Output: shapes match: True, values match: False, max diff ≈ 5–10. Shape-only tests pass. The bug ships.

Diagnostic

Three independent checks, in order of cost:

  1. Numerical equality against np.matmul or A @ B on a non-square pair. The shape mismatch crashes loudly; instant failure.
  2. A symbolic test on a known small case. Set A = [[1,2],[3,4]], B = [[5,6],[7,8]], hand-compute the answer: A @ B = [[19,22],[43,50]]. Compare. If the test says you got [[26,30],[38,44]], your axes are swapped (you actually computed A.T @ B).
  3. Property test with hypothesis: for random A, B, your_matmul(A, B) == A @ B. Run with 50 examples; failures point to the swap.

Lesson

A @ B contracts A's last axis with B's first axis. Swapping any other axis silently changes the computation — and because dimensions often align by accident in square cases, the bug ships unless you have a known-answer test.

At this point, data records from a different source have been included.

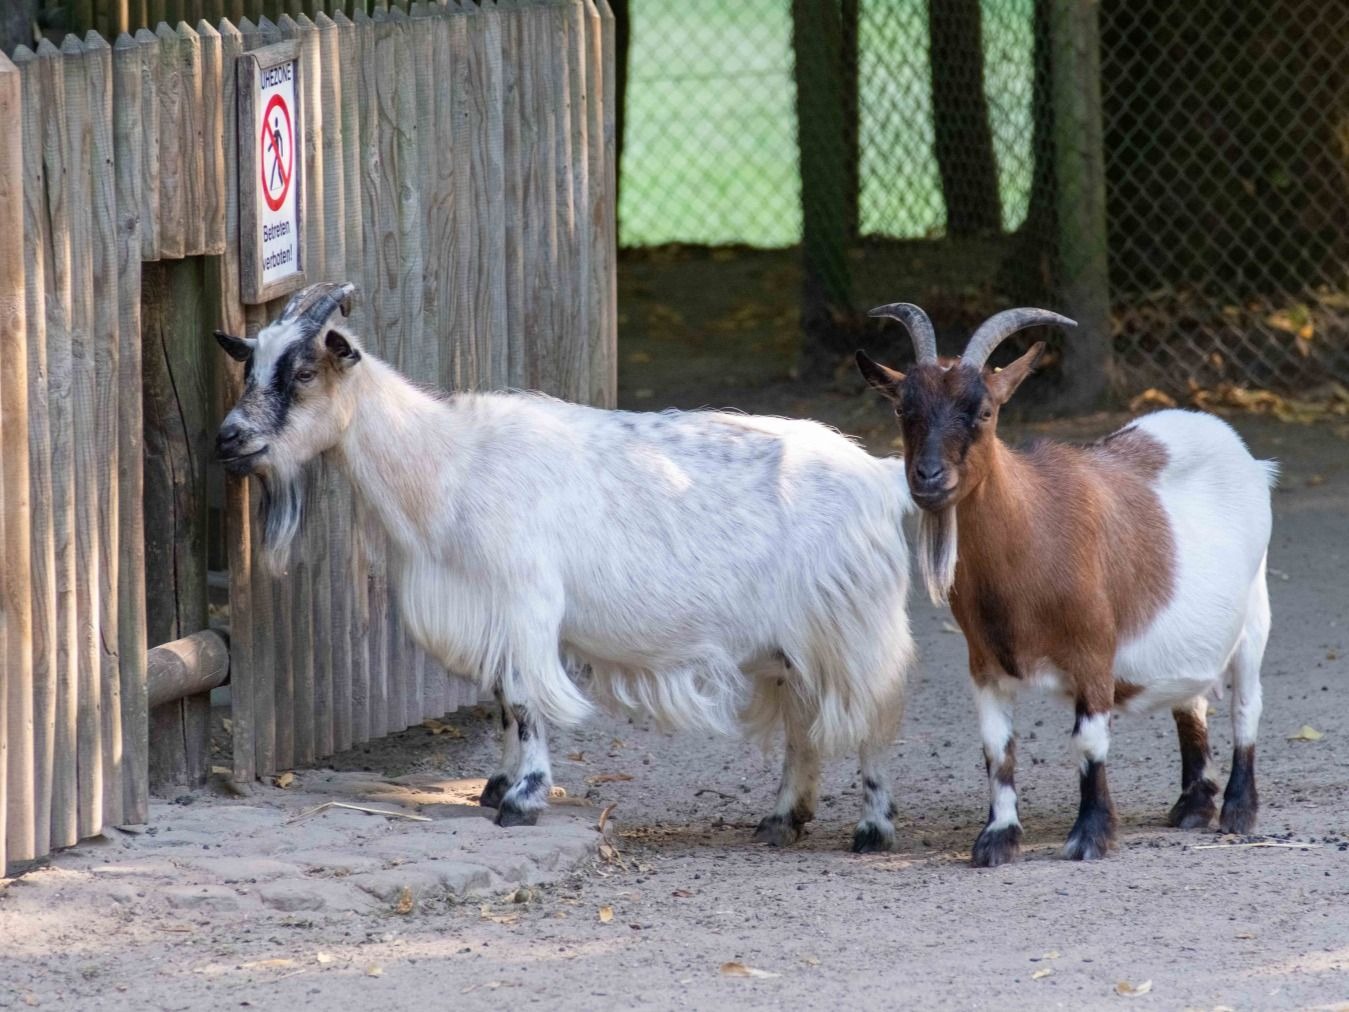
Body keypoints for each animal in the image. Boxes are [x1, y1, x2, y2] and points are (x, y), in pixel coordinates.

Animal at [215, 282, 917, 852]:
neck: (449, 465)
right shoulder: (489, 611)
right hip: (794, 643)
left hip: (855, 625)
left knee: (874, 717)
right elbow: (502, 698)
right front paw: (497, 786)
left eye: (306, 370)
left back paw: (872, 829)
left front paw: (523, 800)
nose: (228, 437)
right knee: (804, 722)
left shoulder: (523, 602)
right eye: (250, 363)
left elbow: (526, 697)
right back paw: (781, 819)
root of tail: (881, 476)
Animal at [857, 304, 1274, 865]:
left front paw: (1090, 836)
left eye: (985, 411)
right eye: (904, 409)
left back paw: (1237, 812)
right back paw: (1191, 807)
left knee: (1245, 704)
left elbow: (1088, 742)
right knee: (1192, 701)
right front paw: (997, 838)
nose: (928, 477)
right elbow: (997, 749)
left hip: (1254, 613)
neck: (1033, 534)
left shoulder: (1094, 652)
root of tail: (1239, 451)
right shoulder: (984, 662)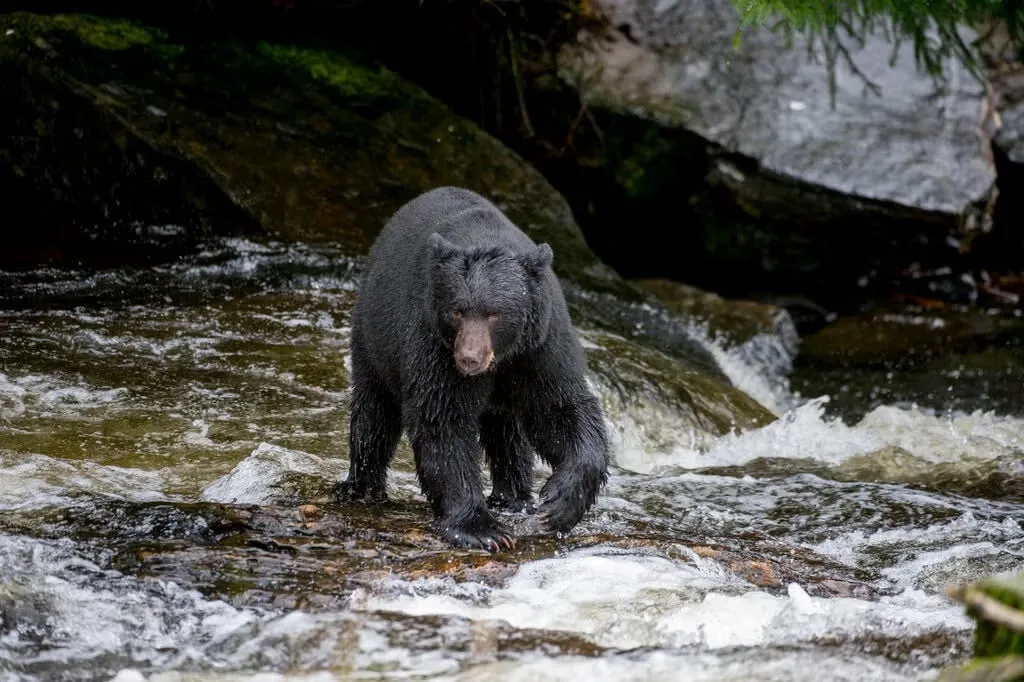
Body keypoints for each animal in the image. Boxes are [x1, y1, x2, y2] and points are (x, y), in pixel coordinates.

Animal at [334, 186, 610, 551]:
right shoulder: (433, 342)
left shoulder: (540, 345)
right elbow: (442, 418)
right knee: (374, 413)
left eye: (494, 313)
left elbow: (560, 408)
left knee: (508, 432)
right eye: (457, 311)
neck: (502, 357)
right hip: (373, 336)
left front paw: (559, 503)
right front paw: (481, 529)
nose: (468, 359)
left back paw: (514, 497)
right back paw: (360, 487)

Always include a single hand-computed (small) test against any new matmul. Phase 7's gradcheck and Phase 8's np.allclose(your_op, torch_op) are the same idea at a different grain.

References

  • Golub & Van Loan, Matrix Computations, §1.1 (matrix-multiplication conventions).
  • The NumPy einsum docs, especially the section on "implicit summation" — every Greek-letter subscript on the right that's missing on the left is contracted.